Bravo: In 1979 I started working on documentaries about Cuba because in that year there was a big group of Cubans moving to Miami but there was so little information [in the U.S.] on Cuba.
MF: What was U.S. coverage of Cuba like then?
Bravo: If you didn’t live in Miami, the media ignored Cuba. And in Miami all the news was negative. But that’s changing now, especially after the Elian story. I’m in the U.S. frequently, and I thought most stations except for Fox did pretty objective coverage.
MF: How would you compare Cuban coverage of events in the U.S. with U.S. coverage of events in Cuba?
Bravo: I believe that there’s no freedom of press anywhere. In the U.S. whoever owns the New York Times decides what goes in and how it goes in. In Cuba, it’s the government who decides. It is opening up a little now. With Elian, we had all the roundtable discussions. But you have to remember that Cuba is like a country in war, and the government is very [vigilant] about anything that they think will hurt the revolution. When there are better relations with the U.S., things will open up more.
MF: Tell me about Operation Peter Pan. Most people in the U.S. don’t seem to know anything about it.
Bravo: In the early 1960s, 14,000 Cuban children were sent out of Cuba by their parents to save them from the revolution. They were supported by the Catholic Church, which thought the parents would come over quickly. But then there was the Cuban Missile Crisis, and a lot of flights were shut down, so many kids were brought up in foster homes and orphanages throughout the U.S. They are the children of the Cold War. It’s largely an untold story. The CIA has refused to open these files. There’s this woman, Maria de los Angeles Torres, at De Paul University who’s a Peter Pan child, and she’s suing the CIA to get access to her files.
MF: Does she know her parents?
Bravo: Oh, yes. Most of the parents came four or five years later. But all these kids have a wound in them about the time of being alone.
MF: Why did you decide to work on this as your next project?

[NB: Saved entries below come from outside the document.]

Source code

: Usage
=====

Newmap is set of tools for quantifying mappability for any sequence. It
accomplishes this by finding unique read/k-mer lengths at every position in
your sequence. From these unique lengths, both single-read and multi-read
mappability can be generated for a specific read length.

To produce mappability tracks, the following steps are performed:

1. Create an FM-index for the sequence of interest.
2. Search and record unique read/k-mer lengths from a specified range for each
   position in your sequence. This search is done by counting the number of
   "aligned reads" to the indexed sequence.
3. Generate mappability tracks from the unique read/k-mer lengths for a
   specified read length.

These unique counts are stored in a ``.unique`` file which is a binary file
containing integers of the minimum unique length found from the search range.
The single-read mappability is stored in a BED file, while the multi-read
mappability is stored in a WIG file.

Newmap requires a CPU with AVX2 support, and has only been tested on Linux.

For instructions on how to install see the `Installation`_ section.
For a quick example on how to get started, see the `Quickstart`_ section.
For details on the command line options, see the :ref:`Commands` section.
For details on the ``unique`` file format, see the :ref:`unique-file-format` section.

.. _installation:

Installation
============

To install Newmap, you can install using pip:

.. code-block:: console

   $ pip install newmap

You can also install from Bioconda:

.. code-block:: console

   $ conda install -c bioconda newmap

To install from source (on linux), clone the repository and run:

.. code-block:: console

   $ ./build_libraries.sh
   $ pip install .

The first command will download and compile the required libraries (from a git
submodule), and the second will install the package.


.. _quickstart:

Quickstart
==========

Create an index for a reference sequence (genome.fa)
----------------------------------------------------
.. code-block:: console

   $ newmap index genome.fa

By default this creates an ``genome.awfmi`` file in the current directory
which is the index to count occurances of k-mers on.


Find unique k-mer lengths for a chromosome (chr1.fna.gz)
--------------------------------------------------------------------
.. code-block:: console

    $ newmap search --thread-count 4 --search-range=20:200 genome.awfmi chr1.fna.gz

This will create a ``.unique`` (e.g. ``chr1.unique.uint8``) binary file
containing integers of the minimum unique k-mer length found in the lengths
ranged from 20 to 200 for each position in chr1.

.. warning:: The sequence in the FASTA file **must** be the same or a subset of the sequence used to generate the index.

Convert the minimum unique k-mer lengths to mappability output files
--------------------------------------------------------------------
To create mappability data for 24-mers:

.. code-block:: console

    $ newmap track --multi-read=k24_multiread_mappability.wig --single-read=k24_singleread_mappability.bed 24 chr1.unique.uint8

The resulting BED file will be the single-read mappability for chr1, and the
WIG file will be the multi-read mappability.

Bravo: I met the artist Ana Mendietta in 1978 at a talk she was giving in Soho. She was a Peter Pan person and she started telling me her story. I found her aunt here in Cuba and helped reunite them. All of that spurred me on to do this story. I’ve been working on it on and off for years since.
MF: Has there been anything in the U.S. press about Operation Peter Pan?

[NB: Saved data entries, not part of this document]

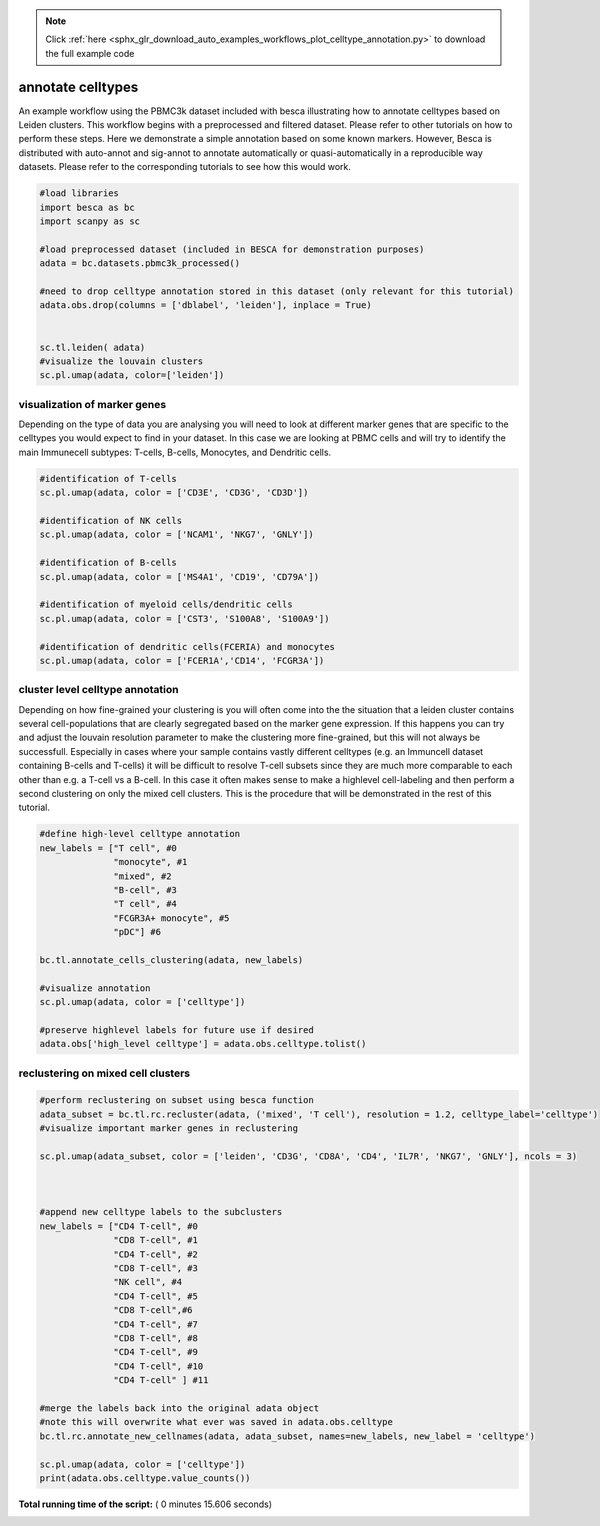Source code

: .. note::
    :class: sphx-glr-download-link-note

    Click :ref:`here <sphx_glr_download_auto_examples_workflows_plot_celltype_annotation.py>` to download the full example code
.. rst-class:: sphx-glr-example-title

.. _sphx_glr_auto_examples_workflows_plot_celltype_annotation.py:


annotate celltypes
==================

An example workflow using the PBMC3k dataset included with besca illustrating how to annotate celltypes based on Leiden clusters.
This workflow begins with a preprocessed and filtered dataset. 
Please refer to other tutorials on how to perform these steps.
Here we demonstrate a simple annotation based on some known markers.
However, Besca is distributed with auto-annot and sig-annot to annotate automatically or quasi-automatically in a reproducible way datasets.
Please refer to the corresponding tutorials to see how this would work.




.. code-block:: python

    #load libraries
    import besca as bc
    import scanpy as sc

    #load preprocessed dataset (included in BESCA for demonstration purposes)
    adata = bc.datasets.pbmc3k_processed()

    #need to drop celltype annotation stored in this dataset (only relevant for this tutorial)
    adata.obs.drop(columns = ['dblabel', 'leiden'], inplace = True)


    sc.tl.leiden( adata)
    #visualize the louvain clusters
    sc.pl.umap(adata, color=['leiden'])

.. image:: /auto_examples/workflows/images/sphx_glr_plot_celltype_annotation_001.png
    :class: sphx-glr-single-img




visualization of marker genes
-----------------------------

Depending on the type of data you are analysing you will need to look at
different marker genes that are specific to the celltypes you would expect 
to find in your dataset. In this case we are looking at PBMC cells and will
try to identify the main Immunecell subtypes: T-cells, B-cells, Monocytes, and
Dendritic cells.



.. code-block:: python


    #identification of T-cells
    sc.pl.umap(adata, color = ['CD3E', 'CD3G', 'CD3D'])

    #identification of NK cells
    sc.pl.umap(adata, color = ['NCAM1', 'NKG7', 'GNLY'])

    #identification of B-cells
    sc.pl.umap(adata, color = ['MS4A1', 'CD19', 'CD79A'])

    #identification of myeloid cells/dendritic cells
    sc.pl.umap(adata, color = ['CST3', 'S100A8', 'S100A9'])

    #identification of dendritic cells(FCERIA) and monocytes
    sc.pl.umap(adata, color = ['FCER1A','CD14', 'FCGR3A'])




.. rst-class:: sphx-glr-horizontal


    *

      .. image:: /auto_examples/workflows/images/sphx_glr_plot_celltype_annotation_002.png
            :class: sphx-glr-multi-img

    *

      .. image:: /auto_examples/workflows/images/sphx_glr_plot_celltype_annotation_003.png
            :class: sphx-glr-multi-img

    *

      .. image:: /auto_examples/workflows/images/sphx_glr_plot_celltype_annotation_004.png
            :class: sphx-glr-multi-img

    *

      .. image:: /auto_examples/workflows/images/sphx_glr_plot_celltype_annotation_005.png
            :class: sphx-glr-multi-img

    *

      .. image:: /auto_examples/workflows/images/sphx_glr_plot_celltype_annotation_006.png
            :class: sphx-glr-multi-img




cluster level celltype annotation
---------------------------------

Depending on how fine-grained your clustering is you will often come into the
the situation that a leiden cluster contains several cell-populations that
are clearly segregated based on the marker gene expression. If this happens you
can try and adjust the louvain resolution parameter to make the clustering more
fine-grained, but this will not always be successfull. Especially in cases where
your sample contains vastly different celltypes (e.g. an Immuncell dataset 
containing B-cells and T-cells) it will be difficult to resolve T-cell subsets
since they are much more comparable to each other than e.g. a T-cell vs a B-cell.
In this case it often makes sense to make a highlevel cell-labeling and then perform
a second clustering on only the mixed cell clusters. This is the procedure that will
be demonstrated in the rest of this tutorial.



.. code-block:: python


   
    #define high-level celltype annotation
    new_labels = ["T cell", #0
                  "monocyte", #1
                  "mixed", #2
                  "B-cell", #3
                  "T cell", #4
                  "FCGR3A+ monocyte", #5
                  "pDC"] #6

    bc.tl.annotate_cells_clustering(adata, new_labels)

    #visualize annotation
    sc.pl.umap(adata, color = ['celltype'])

    #preserve highlevel labels for future use if desired
    adata.obs['high_level celltype'] = adata.obs.celltype.tolist()






.. image:: /auto_examples/workflows/images/sphx_glr_plot_celltype_annotation_007.png
    :class: sphx-glr-single-img




reclustering on mixed cell clusters
-----------------------------------



.. code-block:: python


    #perform reclustering on subset using besca function 
    adata_subset = bc.tl.rc.recluster(adata, ('mixed', 'T cell'), resolution = 1.2, celltype_label='celltype')
    #visualize important marker genes in reclustering
  
    sc.pl.umap(adata_subset, color = ['leiden', 'CD3G', 'CD8A', 'CD4', 'IL7R', 'NKG7', 'GNLY'], ncols = 3)
 
    
 
    #append new celltype labels to the subclusters
    new_labels = ["CD4 T-cell", #0
                  "CD8 T-cell", #1
                  "CD4 T-cell", #2
                  "CD8 T-cell", #3
                  "NK cell", #4
                  "CD4 T-cell", #5
                  "CD8 T-cell",#6
                  "CD4 T-cell", #7
                  "CD8 T-cell", #8
                  "CD4 T-cell", #9
                  "CD4 T-cell", #10
                  "CD4 T-cell" ] #11
    
    #merge the labels back into the original adata object
    #note this will overwrite what ever was saved in adata.obs.celltype
    bc.tl.rc.annotate_new_cellnames(adata, adata_subset, names=new_labels, new_label = 'celltype')
    
    sc.pl.umap(adata, color = ['celltype'])
    print(adata.obs.celltype.value_counts())


.. rst-class:: sphx-glr-horizontal


    *

      .. image:: /auto_examples/workflows/images/sphx_glr_plot_celltype_annotation_008.png
            :class: sphx-glr-multi-img

    *

      .. image:: /auto_examples/workflows/images/sphx_glr_plot_celltype_annotation_009.png
            :class: sphx-glr-multi-img


.. rst-class:: sphx-glr-script-out

 Out:

 .. code-block:: none

    In total 1471 highly variable genes selected within cluster
    NOTE: overwriting labels for the selected cells saved in adata.obs.celltype with the new labels


**Total running time of the script:** ( 0 minutes  15.606 seconds)


.. _sphx_glr_download_auto_examples_workflows_plot_celltype_annotation.py:


.. only :: html

 .. container:: sphx-glr-footer
    :class: sphx-glr-footer-example



  .. container:: sphx-glr-download

     :download:`Download Python source code: plot_celltype_annotation.py <plot_celltype_annotation.py>`



  .. container:: sphx-glr-download

     :download:`Download Jupyter notebook: plot_celltype_annotation.ipynb <plot_celltype_annotation.ipynb>`


.. only:: html

 .. rst-class:: sphx-glr-signature

    `Gallery generated by Sphinx-Gallery <https://sphinx-gallery.readthedocs.io>`_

Bravo: Yvonne Conde wrote a book about it called Operation Pedro Pan, but it was also a book against Cuba. There have been a few TV programs in Miami about it. The more this story gets out there the better.
MF: How did you go about tracking down Peter Pan kids for your documentary? Who else did you interview?

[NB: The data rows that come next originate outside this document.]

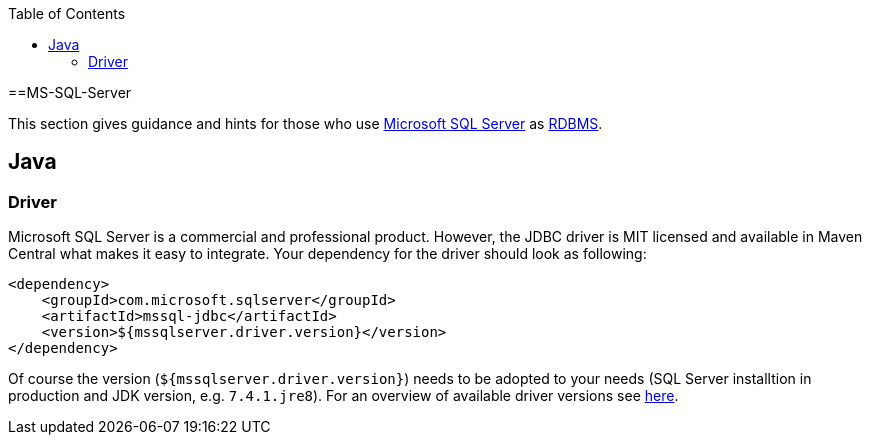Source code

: :toc: macro
toc::[]

==MS-SQL-Server

This section gives guidance and hints for those who use https://www.microsoft.com/en-us/sql-server/[Microsoft SQL Server] as link:guide-database.asciidoc#rdbms[RDBMS].

== Java

=== Driver
Microsoft SQL Server is a commercial and professional product.
However, the JDBC driver is MIT licensed and available in Maven Central what makes it easy to integrate.
Your dependency for the driver should look as following:

```
<dependency>
    <groupId>com.microsoft.sqlserver</groupId>
    <artifactId>mssql-jdbc</artifactId>
    <version>${mssqlserver.driver.version}</version>
</dependency>
```
Of course the version (`${mssqlserver.driver.version}`) needs to be adopted to your needs (SQL Server installtion in production and JDK version, e.g. `7.4.1.jre8`).
For an overview of available driver versions see https://mvnrepository.com/artifact/com.microsoft.sqlserver/mssql-jdbc[here].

Bravo: One person led to another. Just today I heard from these twins in Miami who want to talk about their experiences. I interviewed some of the parents, and Father Walsh is also in my film. He’s the main person in Miami who organized the operation. He says he got a call from the State Department saying they wanted to get children out of Cuba, but they couldn’t do it themselves. They needed an organization. They said they’d get him the money to do it. There’s been a lot of talk about the money and where it came from, but no one knows for sure.
MF: Where do you get funding for your films?
Bravo: I’m independent, so it depends on the film. Canada and Channel 4 in London have helped a lot. Eventually I give my films to Cuba, and they put them on the air. Well, not all of them.
MF: Why not?
Bravo: It all goes back to that freedom of the press issue. The person who has the money to buy the press has all the freedom. If you think about it clearly, even the term human rights is [just as arbitrary]. How do Cubans define human rights? They say, well, a person has a right to free health care and free education.
MF: Have any of your films been shown in the U.S.?
Bravo: I’ve done 28 films now, and many are subtitled and distributed by Cinema Guild in New York. Many have been in film festivals in the U.S., in San Francisco and Chicago. One called Miami Havana was shown on P.O.V. and another, Cuban Excludables, about Cubans in prison in the U.S. without due process, was on PBS.
MF: When do you think you’ll be done with Operation Peter Pan, and will it have a showing in the U.S.?
Bravo: I’ll probably be done in January, and hopefully it’ll show there [in the Bay Area].